Legal advocacy organization

The New England Legal Foundation (NELF) is an American not-for-profit legal foundation. NELF states that it challenges intrusions by governments and special interest groups which would interfere with the economic freedoms of U.S. citizens and business enterprises in New England and the nation. According to its website, its ongoing mission is to "champion individual economic liberties, traditional property rights, properly limited government, and balanced economic growth throughout the six state New England region."

==Mission==
The foundation's stated mission is "promoting public discourse on the proper role of free enterprise in American society and advancing free enterprise principles in the courtroom." The New England Legal Foundation is, as the name implies, a non-profit public interest law firm in New England whose purpose is to address policy and constitutional concerns related to free enterprise. Its mission is promoting public discourse on the proper role of free enterprise in our society and advancing free enterprise principles in the courtroom. NELF identifies as non-partisan, and is based on the premise that "while the free market should not be left entirely unregulated, it usually provides the greatest opportunity for the greatest number when left free from unwarranted intrusion."

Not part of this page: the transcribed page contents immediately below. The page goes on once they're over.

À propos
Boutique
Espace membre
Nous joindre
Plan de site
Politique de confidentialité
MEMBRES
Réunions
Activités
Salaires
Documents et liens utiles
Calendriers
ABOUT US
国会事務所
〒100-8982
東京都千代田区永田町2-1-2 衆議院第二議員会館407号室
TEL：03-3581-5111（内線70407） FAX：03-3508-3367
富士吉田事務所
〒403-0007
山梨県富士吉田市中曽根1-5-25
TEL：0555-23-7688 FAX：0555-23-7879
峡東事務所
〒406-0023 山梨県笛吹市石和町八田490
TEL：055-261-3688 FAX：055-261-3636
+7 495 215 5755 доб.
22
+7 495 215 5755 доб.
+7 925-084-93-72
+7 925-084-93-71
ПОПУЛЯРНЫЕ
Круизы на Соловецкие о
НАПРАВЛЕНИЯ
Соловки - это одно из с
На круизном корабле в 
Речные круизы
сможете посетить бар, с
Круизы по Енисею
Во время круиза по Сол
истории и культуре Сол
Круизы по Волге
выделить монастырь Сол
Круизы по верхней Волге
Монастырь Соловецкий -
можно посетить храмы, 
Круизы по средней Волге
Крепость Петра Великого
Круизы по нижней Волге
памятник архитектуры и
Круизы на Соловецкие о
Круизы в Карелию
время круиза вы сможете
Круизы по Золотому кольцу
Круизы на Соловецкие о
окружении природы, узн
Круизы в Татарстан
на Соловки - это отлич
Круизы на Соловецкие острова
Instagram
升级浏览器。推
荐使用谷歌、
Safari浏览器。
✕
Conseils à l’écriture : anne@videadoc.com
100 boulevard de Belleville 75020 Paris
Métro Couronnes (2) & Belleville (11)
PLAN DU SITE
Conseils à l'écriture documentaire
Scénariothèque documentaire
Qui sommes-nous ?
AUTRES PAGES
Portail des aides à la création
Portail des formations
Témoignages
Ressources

NELF does not charge attorney's fees for its legal services. Its operating funds are provided through tax-deductible contributions made by individuals, businesses, law firms, and private charitable foundations who believe in NELF's mission.

==Cases==
NELF states that it handles "precedent setting cases that involve business, financial and economic issues. The most common subject areas on its docket are government regulation, property rights, taxation and employment law." NELF challenges what it believes are "unwarranted government intrusion on the free market by seeking redress in the courts."

NELF states that it deals with cases that involve economic or commercial questions, and does not become involved in social issues. It selects cases based on their likelihood of creating precedent that will have policy and/or constitutional impact for the business community and society as a whole. NELF states that it selects cases in which it can "make policy, legislative history or empirical arguments which are not featured, or at least not emphasized, in the parties' briefs."